На моей карте Парижа помимо Лувра есть еще несколько стратегически важных объектов. Бывший вокзал Орсэ, куда из Лувра в свое время перевели коллекцию импрессионистов и ранний авангард, не полюбить нельзя. Превращение вокзала в музей было и остроумным, и эффектным жестом, тем более что проблема с пустующим напротив Тюильри зданием давно ждала своего решения. Художники, обожавшие писать в клубах дыма прибывающий на платформу поезд, бегущий посреди поля паровозик и пассажиров второго класса с приветливыми, благополучными лицами («в зеленых плакали и пели»), оказались в этом необычном экспозиционном пространстве очень кстати. Сам по себе вокзал небезынтересен с архитектурной точки зрения. Дом с фасадом дворца, с просторными галереями над перронами и массивным пухлым декором из стали и стекла. Строительство этого вокзала избавило человечество от одного из самых жутких кошмаров модернизма – «Врат ада» Родена. Они были заказаны для ведомственного здания, которое планировалось возвести на этом месте. Начало работ все откладывалось, и в итоге – есть высший судия! – здесь построили вокзал. Роден же всю жизнь продолжал работать над незавершенным шедевром, ограничившись исключительными по пошлости мыслителем, тремя грешниками и еще несколькими, не такими известными скульптурами.

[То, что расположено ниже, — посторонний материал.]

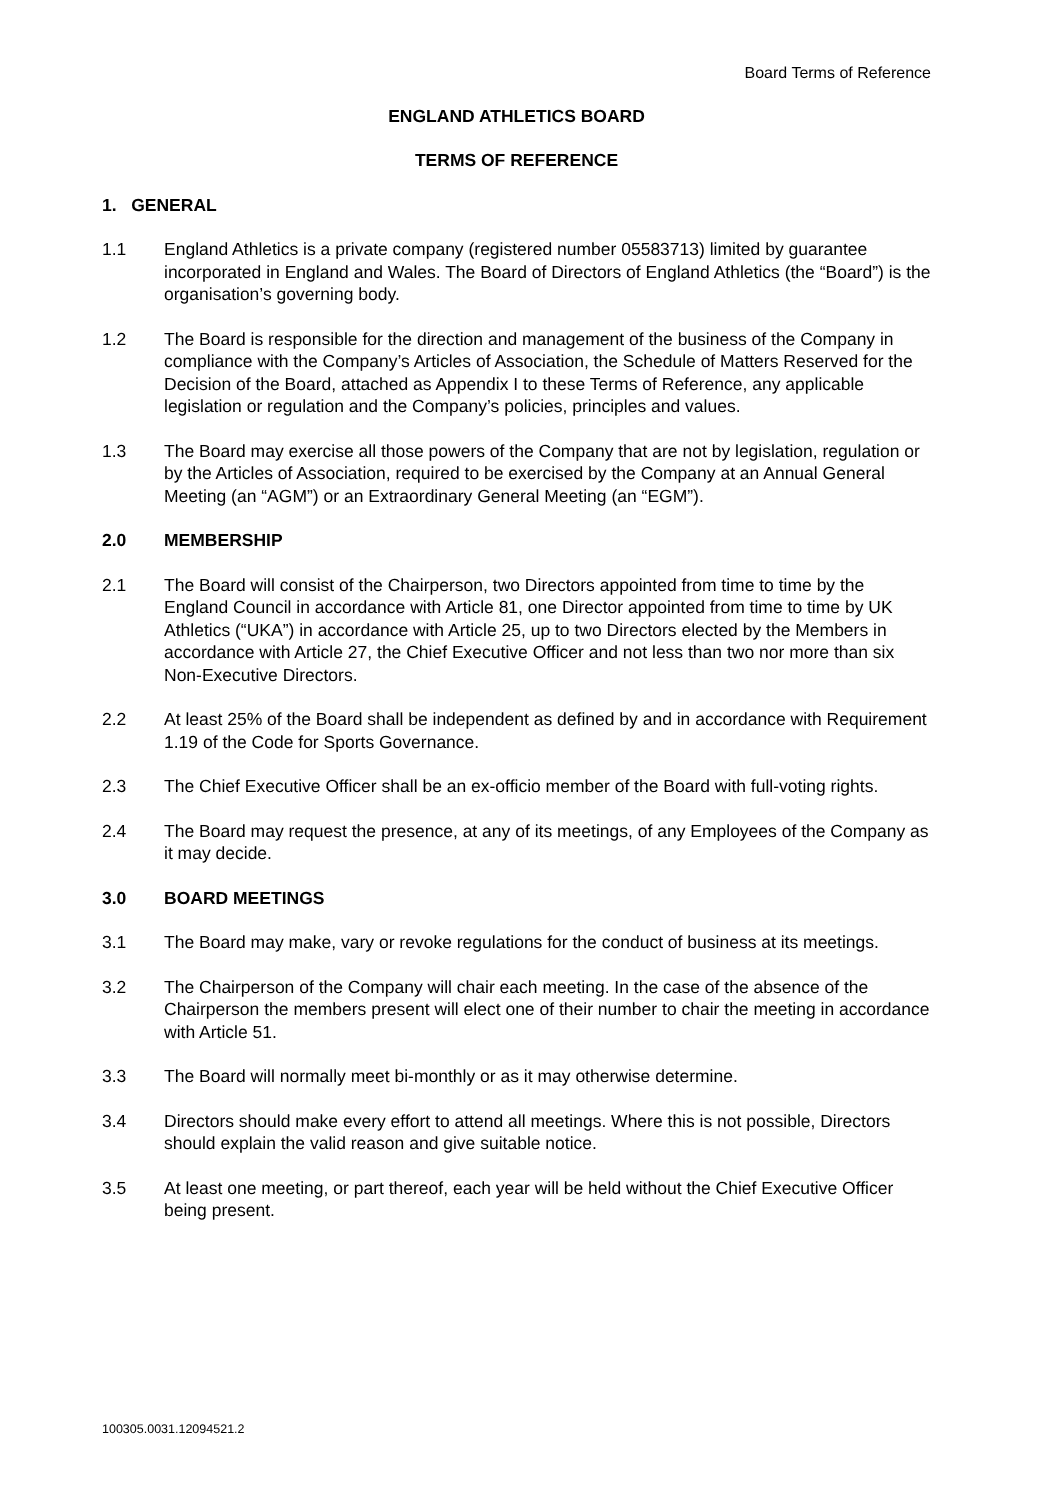Board Terms of Reference
ENGLAND ATHLETICS BOARD
TERMS OF REFERENCE
1. GENERAL
1.1 England Athletics is a private company (registered number 05583713) limited by guarantee incorporated in England and Wales. The Board of Directors of England Athletics (the “Board”) is the organisation’s governing body.
1.2 The Board is responsible for the direction and management of the business of the Company in compliance with the Company’s Articles of Association, the Schedule of Matters Reserved for the Decision of the Board, attached as Appendix I to these Terms of Reference, any applicable legislation or regulation and the Company’s policies, principles and values.
1.3 The Board may exercise all those powers of the Company that are not by legislation, regulation or by the Articles of Association, required to be exercised by the Company at an Annual General Meeting (an “AGM”) or an Extraordinary General Meeting (an “EGM”).
2.0 MEMBERSHIP
2.1 The Board will consist of the Chairperson, two Directors appointed from time to time by the England Council in accordance with Article 81, one Director appointed from time to time by UK Athletics (“UKA”) in accordance with Article 25, up to two Directors elected by the Members in accordance with Article 27, the Chief Executive Officer and not less than two nor more than six Non-Executive Directors.
2.2 At least 25% of the Board shall be independent as defined by and in accordance with Requirement 1.19 of the Code for Sports Governance.
2.3 The Chief Executive Officer shall be an ex-officio member of the Board with full-voting rights.
2.4 The Board may request the presence, at any of its meetings, of any Employees of the Company as it may decide.
3.0 BOARD MEETINGS
3.1 The Board may make, vary or revoke regulations for the conduct of business at its meetings.
3.2 The Chairperson of the Company will chair each meeting. In the case of the absence of the Chairperson the members present will elect one of their number to chair the meeting in accordance with Article 51.
3.3 The Board will normally meet bi-monthly or as it may otherwise determine.
3.4 Directors should make every effort to attend all meetings. Where this is not possible, Directors should explain the valid reason and give suitable notice.
3.5 At least one meeting, or part thereof, each year will be held without the Chief Executive Officer being present.
100305.0031.12094521.2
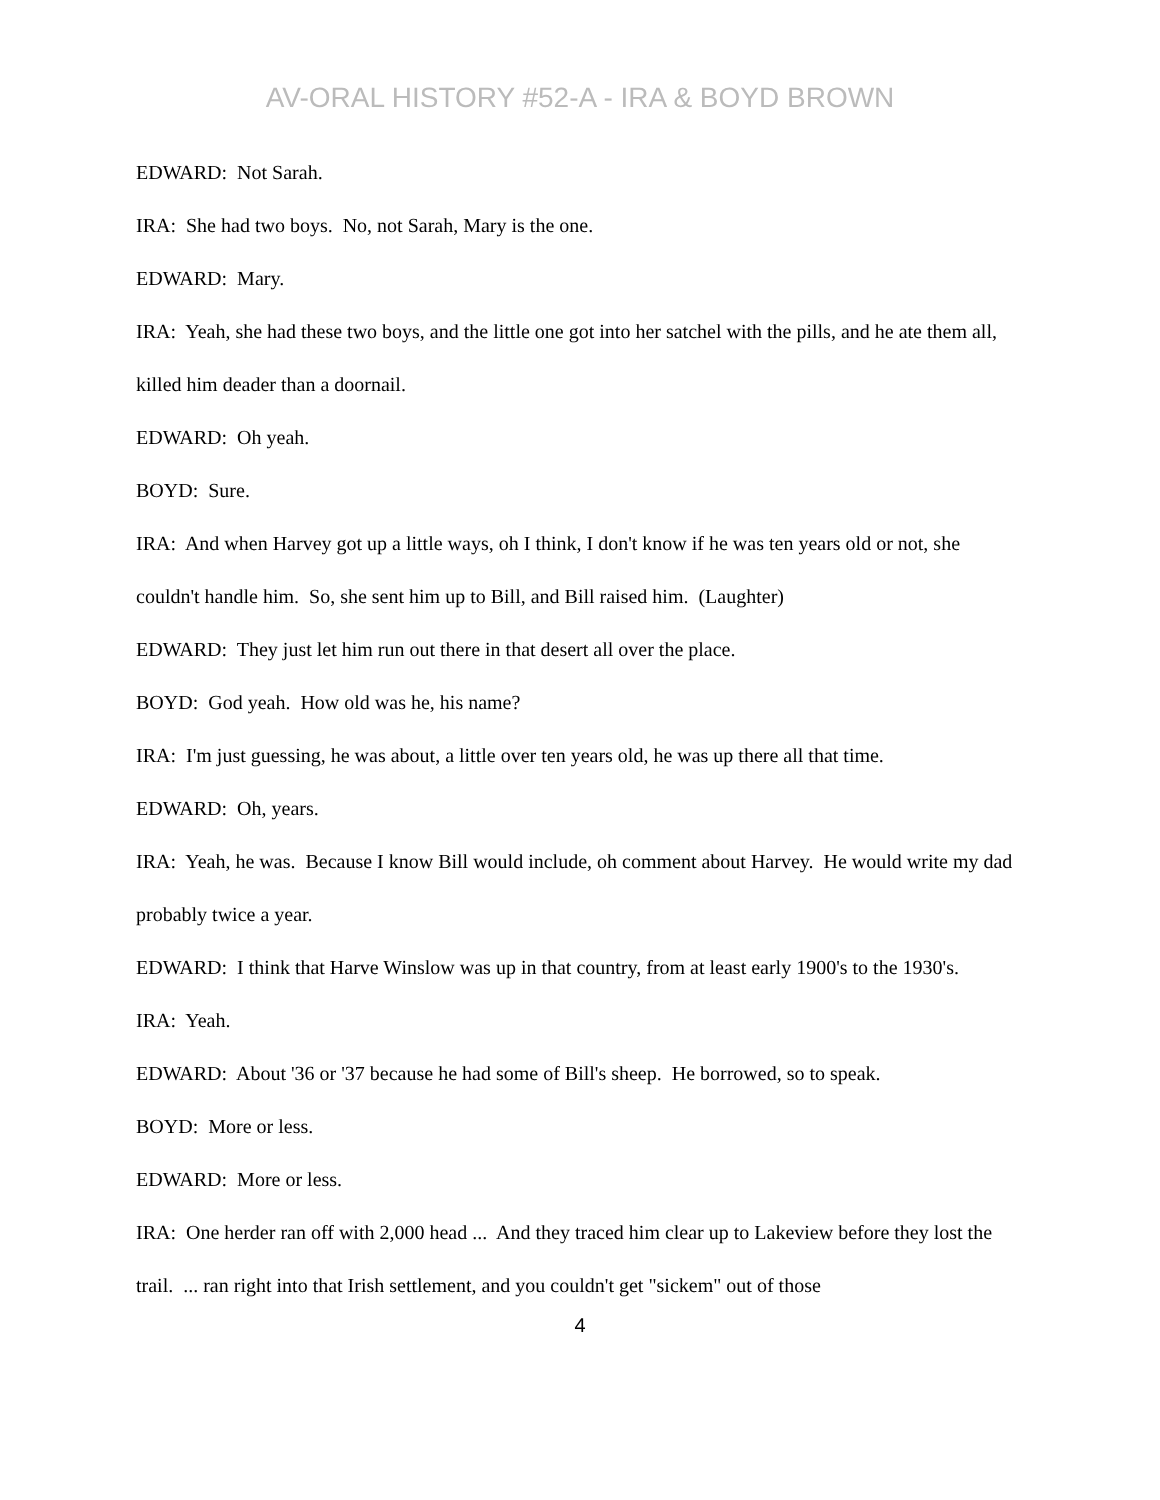AV-ORAL HISTORY #52-A - IRA & BOYD BROWN
EDWARD: Not Sarah.
IRA: She had two boys. No, not Sarah, Mary is the one.
EDWARD: Mary.
IRA: Yeah, she had these two boys, and the little one got into her satchel with the pills, and he ate them all, killed him deader than a doornail.
EDWARD: Oh yeah.
BOYD: Sure.
IRA: And when Harvey got up a little ways, oh I think, I don't know if he was ten years old or not, she couldn't handle him. So, she sent him up to Bill, and Bill raised him. (Laughter)
EDWARD: They just let him run out there in that desert all over the place.
BOYD: God yeah. How old was he, his name?
IRA: I'm just guessing, he was about, a little over ten years old, he was up there all that time.
EDWARD: Oh, years.
IRA: Yeah, he was. Because I know Bill would include, oh comment about Harvey. He would write my dad probably twice a year.
EDWARD: I think that Harve Winslow was up in that country, from at least early 1900's to the 1930's.
IRA: Yeah.
EDWARD: About '36 or '37 because he had some of Bill's sheep. He borrowed, so to speak.
BOYD: More or less.
EDWARD: More or less.
IRA: One herder ran off with 2,000 head ... And they traced him clear up to Lakeview before they lost the trail. ... ran right into that Irish settlement, and you couldn't get "sickem" out of those
4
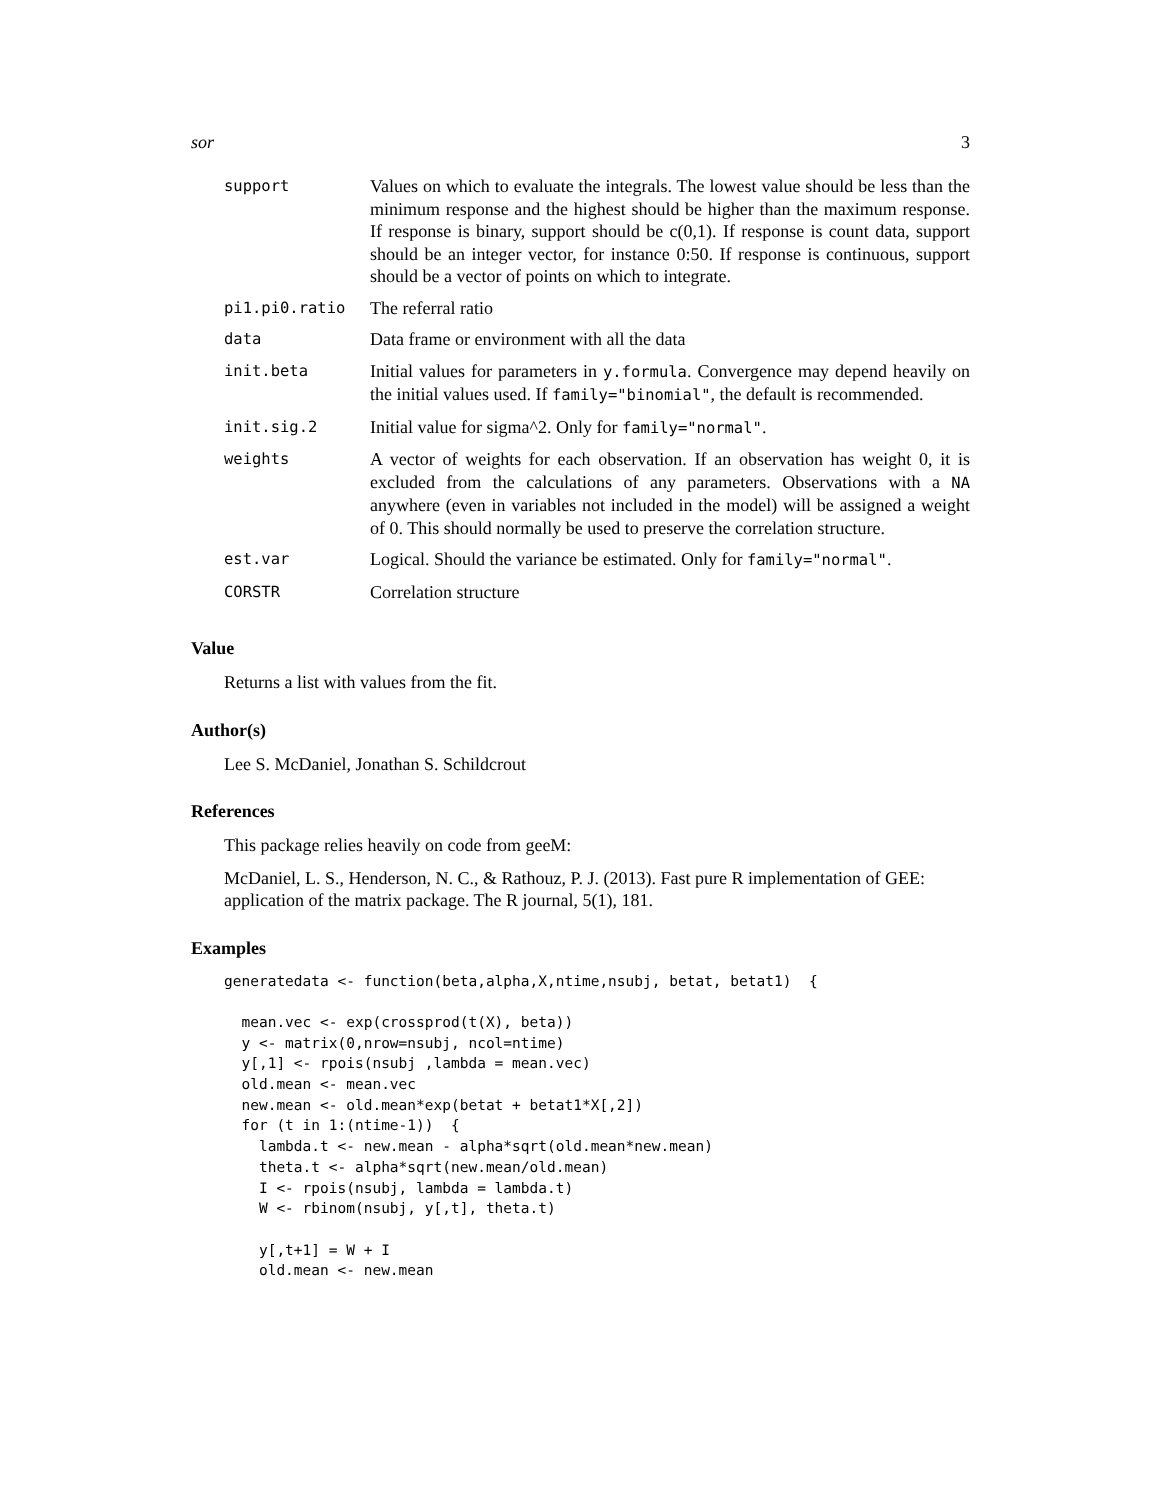sor 3
| support | Values on which to evaluate the integrals. The lowest value should be less than the minimum response and the highest should be higher than the maximum response. If response is binary, support should be c(0,1). If response is count data, support should be an integer vector, for instance 0:50. If response is continuous, support should be a vector of points on which to integrate. |
| pi1.pi0.ratio | The referral ratio |
| data | Data frame or environment with all the data |
| init.beta | Initial values for parameters in y.formula . Convergence may depend heavily on the initial values used. If family="binomial" , the default is recommended. |
| init.sig.2 | Initial value for sigma^2. Only for family="normal" . |
| weights | A vector of weights for each observation. If an observation has weight 0, it is excluded from the calculations of any parameters. Observations with a NA anywhere (even in variables not included in the model) will be assigned a weight of 0. This should normally be used to preserve the correlation structure. |
| est.var | Logical. Should the variance be estimated. Only for family="normal" . |
| CORSTR | Correlation structure |
Value
Returns a list with values from the fit.
Author(s)
Lee S. McDaniel, Jonathan S. Schildcrout
References
This package relies heavily on code from geeM:
McDaniel, L. S., Henderson, N. C., & Rathouz, P. J. (2013). Fast pure R implementation of GEE: application of the matrix package. The R journal, 5(1), 181.
Examples
generatedata <- function(beta,alpha,X,ntime,nsubj, betat, betat1)  {

  mean.vec <- exp(crossprod(t(X), beta))
  y <- matrix(0,nrow=nsubj, ncol=ntime)
  y[,1] <- rpois(nsubj ,lambda = mean.vec)
  old.mean <- mean.vec
  new.mean <- old.mean*exp(betat + betat1*X[,2])
  for (t in 1:(ntime-1))  {
    lambda.t <- new.mean - alpha*sqrt(old.mean*new.mean)
    theta.t <- alpha*sqrt(new.mean/old.mean)
    I <- rpois(nsubj, lambda = lambda.t)
    W <- rbinom(nsubj, y[,t], theta.t)

    y[,t+1] = W + I
    old.mean <- new.mean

В Музее Орсэ есть много радостей для любителя модернизма. Сам я, впрочем, к тому же импрессионизму отношусь без особого трепета. Но вот Курбе – мрачно, хлестко пишущего море, затаскивающего нас на нищие похороны в богом забытую овернскую деревню и заставляющего нас всматриваться во влагалище, гадая, какое выражение на лице подобает этой встрече с прекрасным, – Курбе я всегда любил. Он был чрезвычайно заносчив, он был несдержан, ему следовало соревноваться не с модными интеллектуалами типа Прудона, но с мыслителями, которым было важнее осознать суть происходящего в тогдашней Франции. И все равно его бурная, непокорная живопись мне очень по нраву. Разоривший его штраф за снос Вандомской колонны и прочие героические истории о нем в юности меня вдохновляли. Теперь же в каждом новом музее модернистского искусства я всегда рад обнаружить работу Курбе, которую раньше не видел.